### RECORDS
####################

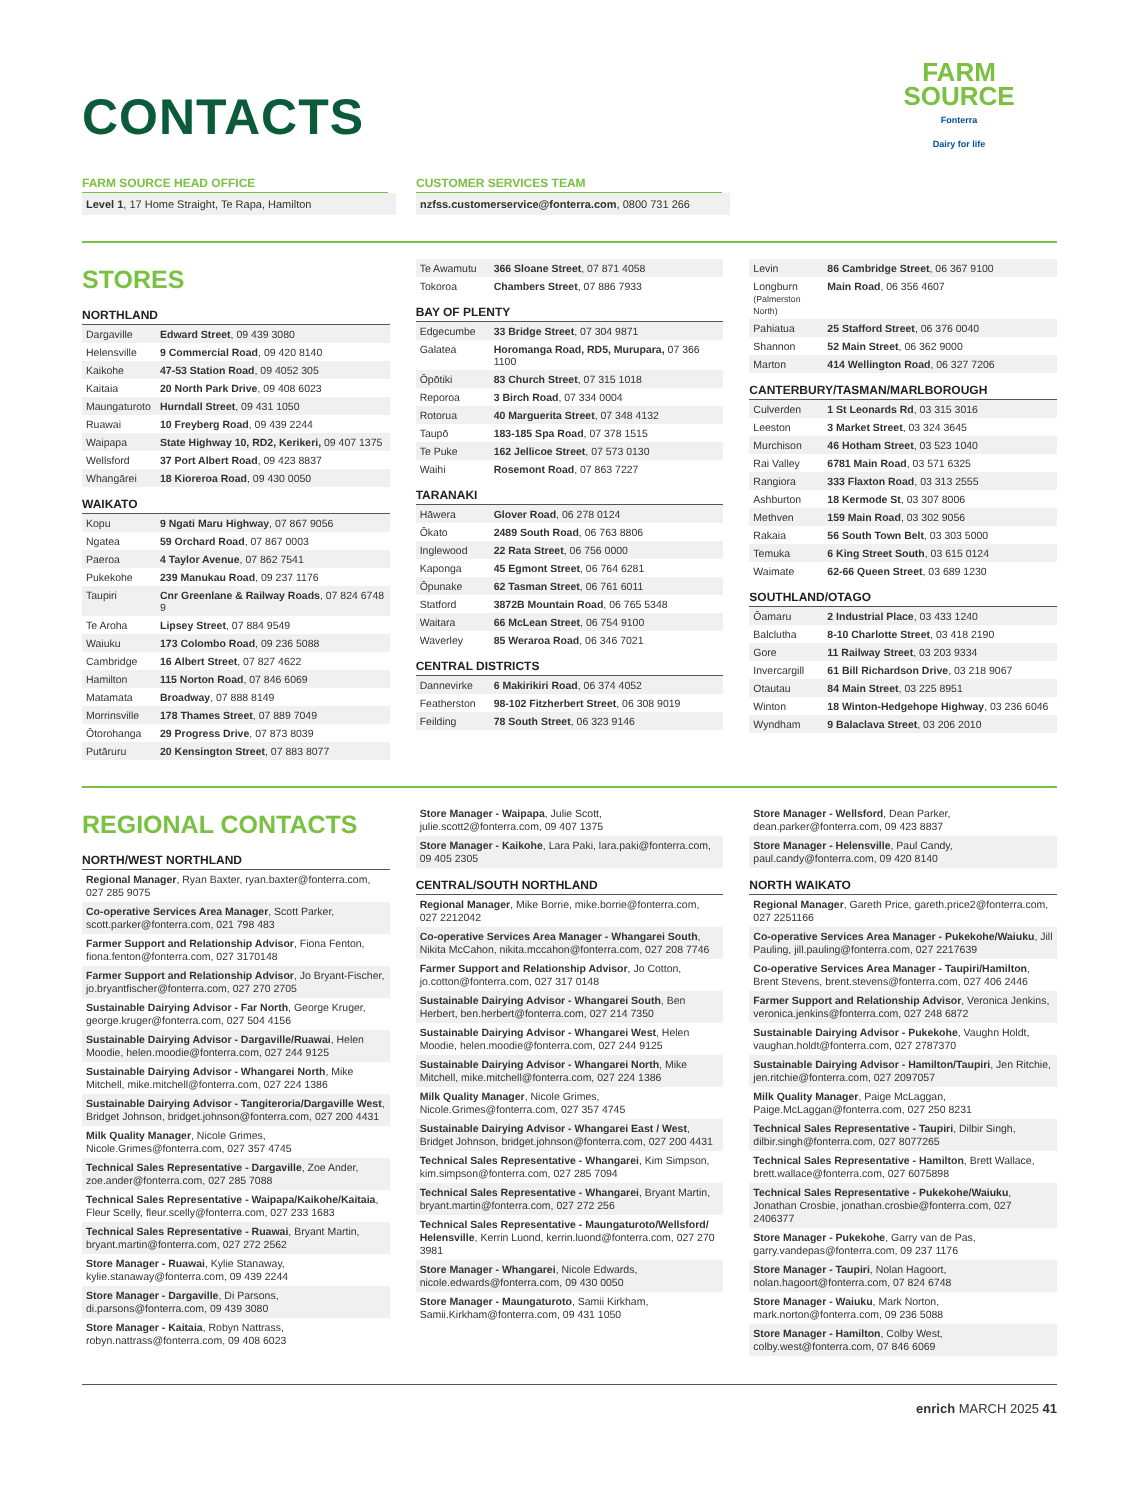FARM
SOURCE
Fonterra
Dairy for life
CONTACTS
FARM SOURCE HEAD OFFICE
Level 1, 17 Home Straight, Te Rapa, Hamilton
CUSTOMER SERVICES TEAM
nzfss.customerservice@fonterra.com, 0800 731 266
STORES
NORTHLAND
| Dargaville | Edward Street , 09 439 3080 |
| Helensville | 9 Commercial Road , 09 420 8140 |
| Kaikohe | 47-53 Station Road , 09 4052 305 |
| Kaitaia | 20 North Park Drive , 09 408 6023 |
| Maungaturoto | Hurndall Street , 09 431 1050 |
| Ruawai | 10 Freyberg Road , 09 439 2244 |
| Waipapa | State Highway 10, RD2, Kerikeri, 09 407 1375 |
| Wellsford | 37 Port Albert Road , 09 423 8837 |
| Whangārei | 18 Kioreroa Road , 09 430 0050 |
WAIKATO
| Kopu | 9 Ngati Maru Highway , 07 867 9056 |
| Ngatea | 59 Orchard Road , 07 867 0003 |
| Paeroa | 4 Taylor Avenue , 07 862 7541 |
| Pukekohe | 239 Manukau Road , 09 237 1176 |
| Taupiri | Cnr Greenlane & Railway Roads , 07 824 6748 9 |
| Te Aroha | Lipsey Street , 07 884 9549 |
| Waiuku | 173 Colombo Road , 09 236 5088 |
| Cambridge | 16 Albert Street , 07 827 4622 |
| Hamilton | 115 Norton Road , 07 846 6069 |
| Matamata | Broadway , 07 888 8149 |
| Morrinsville | 178 Thames Street , 07 889 7049 |
| Ōtorohanga | 29 Progress Drive , 07 873 8039 |
| Putāruru | 20 Kensington Street , 07 883 8077 |
| Te Awamutu | 366 Sloane Street , 07 871 4058 |
| Tokoroa | Chambers Street , 07 886 7933 |
BAY OF PLENTY
| Edgecumbe | 33 Bridge Street , 07 304 9871 |
| Galatea | Horomanga Road, RD5, Murupara, 07 366 1100 |
| Ōpōtiki | 83 Church Street , 07 315 1018 |
| Reporoa | 3 Birch Road , 07 334 0004 |
| Rotorua | 40 Marguerita Street , 07 348 4132 |
| Taupō | 183-185 Spa Road , 07 378 1515 |
| Te Puke | 162 Jellicoe Street , 07 573 0130 |
| Waihi | Rosemont Road , 07 863 7227 |
TARANAKI
| Hāwera | Glover Road , 06 278 0124 |
| Ōkato | 2489 South Road , 06 763 8806 |
| Inglewood | 22 Rata Street , 06 756 0000 |
| Kaponga | 45 Egmont Street , 06 764 6281 |
| Ōpunake | 62 Tasman Street , 06 761 6011 |
| Statford | 3872B Mountain Road , 06 765 5348 |
| Waitara | 66 McLean Street , 06 754 9100 |
| Waverley | 85 Weraroa Road , 06 346 7021 |
CENTRAL DISTRICTS
| Dannevirke | 6 Makirikiri Road , 06 374 4052 |
| Featherston | 98-102 Fitzherbert Street , 06 308 9019 |
| Feilding | 78 South Street , 06 323 9146 |
| Levin | 86 Cambridge Street , 06 367 9100 |
| Longburn (Palmerston North) | Main Road , 06 356 4607 |
| Pahiatua | 25 Stafford Street , 06 376 0040 |
| Shannon | 52 Main Street , 06 362 9000 |
| Marton | 414 Wellington Road , 06 327 7206 |
CANTERBURY/TASMAN/MARLBOROUGH
| Culverden | 1 St Leonards Rd , 03 315 3016 |
| Leeston | 3 Market Street , 03 324 3645 |
| Murchison | 46 Hotham Street , 03 523 1040 |
| Rai Valley | 6781 Main Road , 03 571 6325 |
| Rangiora | 333 Flaxton Road , 03 313 2555 |
| Ashburton | 18 Kermode St , 03 307 8006 |
| Methven | 159 Main Road , 03 302 9056 |
| Rakaia | 56 South Town Belt , 03 303 5000 |
| Temuka | 6 King Street South , 03 615 0124 |
| Waimate | 62-66 Queen Street , 03 689 1230 |
SOUTHLAND/OTAGO
| Ōamaru | 2 Industrial Place , 03 433 1240 |
| Balclutha | 8-10 Charlotte Street , 03 418 2190 |
| Gore | 11 Railway Street , 03 203 9334 |
| Invercargill | 61 Bill Richardson Drive , 03 218 9067 |
| Otautau | 84 Main Street , 03 225 8951 |
| Winton | 18 Winton-Hedgehope Highway , 03 236 6046 |
| Wyndham | 9 Balaclava Street , 03 206 2010 |
REGIONAL CONTACTS
NORTH/WEST NORTHLAND
Regional Manager, Ryan Baxter, ryan.baxter@fonterra.com, 027 285 9075
Co-operative Services Area Manager, Scott Parker, scott.parker@fonterra.com, 021 798 483
Farmer Support and Relationship Advisor, Fiona Fenton, fiona.fenton@fonterra.com, 027 3170148
Farmer Support and Relationship Advisor, Jo Bryant-Fischer, jo.bryantfischer@fonterra.com, 027 270 2705
Sustainable Dairying Advisor - Far North, George Kruger, george.kruger@fonterra.com, 027 504 4156
Sustainable Dairying Advisor - Dargaville/Ruawai, Helen Moodie, helen.moodie@fonterra.com, 027 244 9125
Sustainable Dairying Advisor - Whangarei North, Mike Mitchell, mike.mitchell@fonterra.com, 027 224 1386
Sustainable Dairying Advisor - Tangiteroria/Dargaville West, Bridget Johnson, bridget.johnson@fonterra.com, 027 200 4431
Milk Quality Manager, Nicole Grimes, Nicole.Grimes@fonterra.com, 027 357 4745
Technical Sales Representative - Dargaville, Zoe Ander, zoe.ander@fonterra.com, 027 285 7088
Technical Sales Representative - Waipapa/Kaikohe/Kaitaia, Fleur Scelly, fleur.scelly@fonterra.com, 027 233 1683
Technical Sales Representative - Ruawai, Bryant Martin, bryant.martin@fonterra.com, 027 272 2562
Store Manager - Ruawai, Kylie Stanaway, kylie.stanaway@fonterra.com, 09 439 2244
Store Manager - Dargaville, Di Parsons, di.parsons@fonterra.com, 09 439 3080
Store Manager - Kaitaia, Robyn Nattrass, robyn.nattrass@fonterra.com, 09 408 6023
Store Manager - Waipapa, Julie Scott, julie.scott2@fonterra.com, 09 407 1375
Store Manager - Kaikohe, Lara Paki, lara.paki@fonterra.com, 09 405 2305
CENTRAL/SOUTH NORTHLAND
Regional Manager, Mike Borrie, mike.borrie@fonterra.com, 027 2212042
Co-operative Services Area Manager - Whangarei South, Nikita McCahon, nikita.mccahon@fonterra.com, 027 208 7746
Farmer Support and Relationship Advisor, Jo Cotton, jo.cotton@fonterra.com, 027 317 0148
Sustainable Dairying Advisor - Whangarei South, Ben Herbert, ben.herbert@fonterra.com, 027 214 7350
Sustainable Dairying Advisor - Whangarei West, Helen Moodie, helen.moodie@fonterra.com, 027 244 9125
Sustainable Dairying Advisor - Whangarei North, Mike Mitchell, mike.mitchell@fonterra.com, 027 224 1386
Milk Quality Manager, Nicole Grimes, Nicole.Grimes@fonterra.com, 027 357 4745
Sustainable Dairying Advisor - Whangarei East / West, Bridget Johnson, bridget.johnson@fonterra.com, 027 200 4431
Technical Sales Representative - Whangarei, Kim Simpson, kim.simpson@fonterra.com, 027 285 7094
Technical Sales Representative - Whangarei, Bryant Martin, bryant.martin@fonterra.com, 027 272 256
Technical Sales Representative - Maungaturoto/Wellsford/ Helensville, Kerrin Luond, kerrin.luond@fonterra.com, 027 270 3981
Store Manager - Whangarei, Nicole Edwards, nicole.edwards@fonterra.com, 09 430 0050
Store Manager - Maungaturoto, Samii Kirkham, Samii.Kirkham@fonterra.com, 09 431 1050
Store Manager - Wellsford, Dean Parker, dean.parker@fonterra.com, 09 423 8837
Store Manager - Helensville, Paul Candy, paul.candy@fonterra.com, 09 420 8140
NORTH WAIKATO
Regional Manager, Gareth Price, gareth.price2@fonterra.com, 027 2251166
Co-operative Services Area Manager - Pukekohe/Waiuku, Jill Pauling, jill.pauling@fonterra.com, 027 2217639
Co-operative Services Area Manager - Taupiri/Hamilton, Brent Stevens, brent.stevens@fonterra.com, 027 406 2446
Farmer Support and Relationship Advisor, Veronica Jenkins, veronica.jenkins@fonterra.com, 027 248 6872
Sustainable Dairying Advisor - Pukekohe, Vaughn Holdt, vaughan.holdt@fonterra.com, 027 2787370
Sustainable Dairying Advisor - Hamilton/Taupiri, Jen Ritchie, jen.ritchie@fonterra.com, 027 2097057
Milk Quality Manager, Paige McLaggan, Paige.McLaggan@fonterra.com, 027 250 8231
Technical Sales Representative - Taupiri, Dilbir Singh, dilbir.singh@fonterra.com, 027 8077265
Technical Sales Representative - Hamilton, Brett Wallace, brett.wallace@fonterra.com, 027 6075898
Technical Sales Representative - Pukekohe/Waiuku, Jonathan Crosbie, jonathan.crosbie@fonterra.com, 027 2406377
Store Manager - Pukekohe, Garry van de Pas, garry.vandepas@fonterra.com, 09 237 1176
Store Manager - Taupiri, Nolan Hagoort, nolan.hagoort@fonterra.com, 07 824 6748
Store Manager - Waiuku, Mark Norton, mark.norton@fonterra.com, 09 236 5088
Store Manager - Hamilton, Colby West, colby.west@fonterra.com, 07 846 6069
enrich MARCH 2025 41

####################

### PROBLEM TO WORK ON
Could you transcribe the entries above word for word, from the line with "03 203 9334 |" down to the line with "Regional Manager, Ryan", keeping both?

### OUTPUT FOR THIS EXERCISE
| Gore | 11 Railway Street , 03 203 9334 |
| Invercargill | 61 Bill Richardson Drive , 03 218 9067 |
| Otautau | 84 Main Street , 03 225 8951 |
| Winton | 18 Winton-Hedgehope Highway , 03 236 6046 |
| Wyndham | 9 Balaclava Street , 03 206 2010 |
REGIONAL CONTACTS
NORTH/WEST NORTHLAND
Regional Manager, Ryan Baxter, ryan.baxter@fonterra.com, 027 285 9075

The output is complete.